**YOUR GOAL:** Every line of the listing that contains the word "fare" is to be copied out.

**RECORDS FOR PROCESSING:**
——

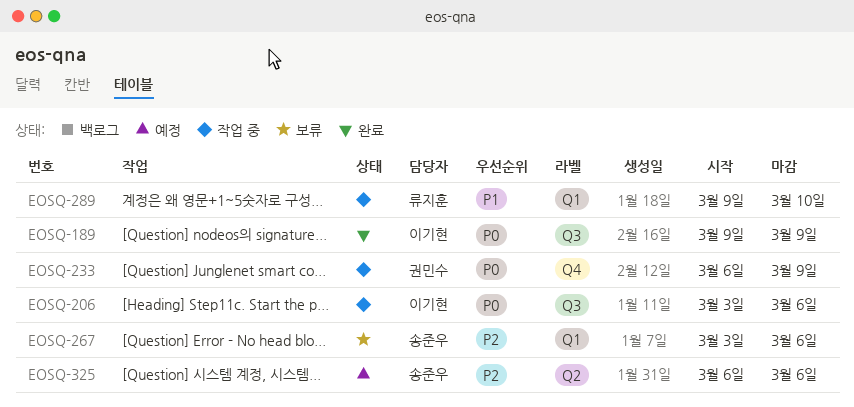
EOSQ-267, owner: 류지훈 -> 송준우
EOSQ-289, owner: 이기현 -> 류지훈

——

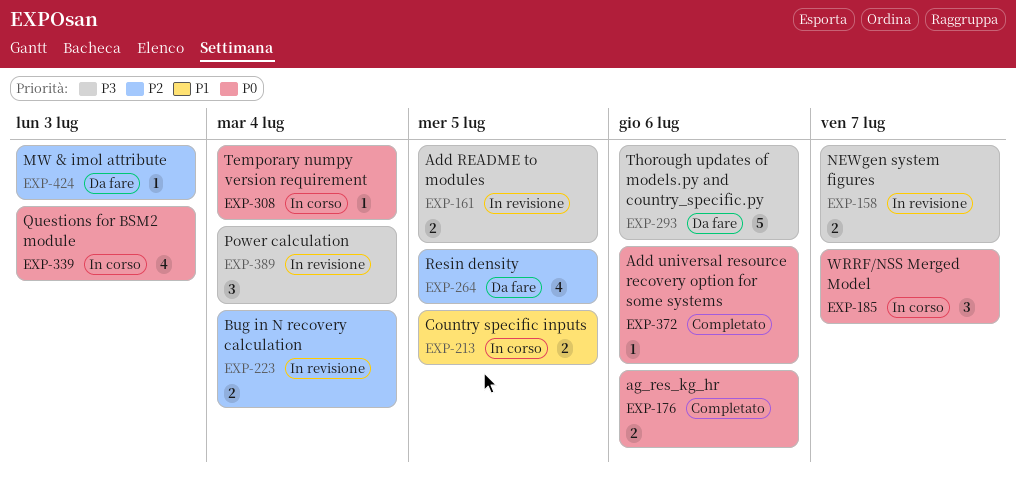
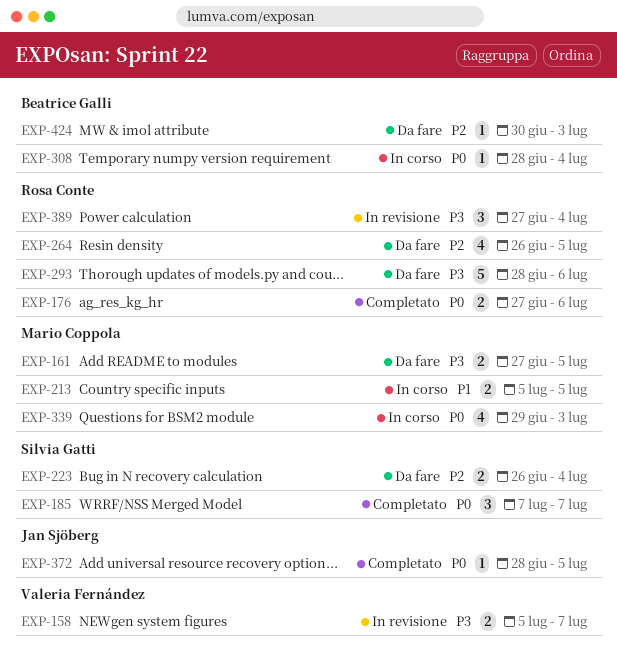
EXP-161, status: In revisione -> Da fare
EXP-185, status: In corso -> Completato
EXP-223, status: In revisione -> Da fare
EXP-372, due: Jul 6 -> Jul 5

——

**ANSWER FOR THIS EXERCISE:**
EXP-161, status: In revisione -> Da fare
EXP-223, status: In revisione -> Da fare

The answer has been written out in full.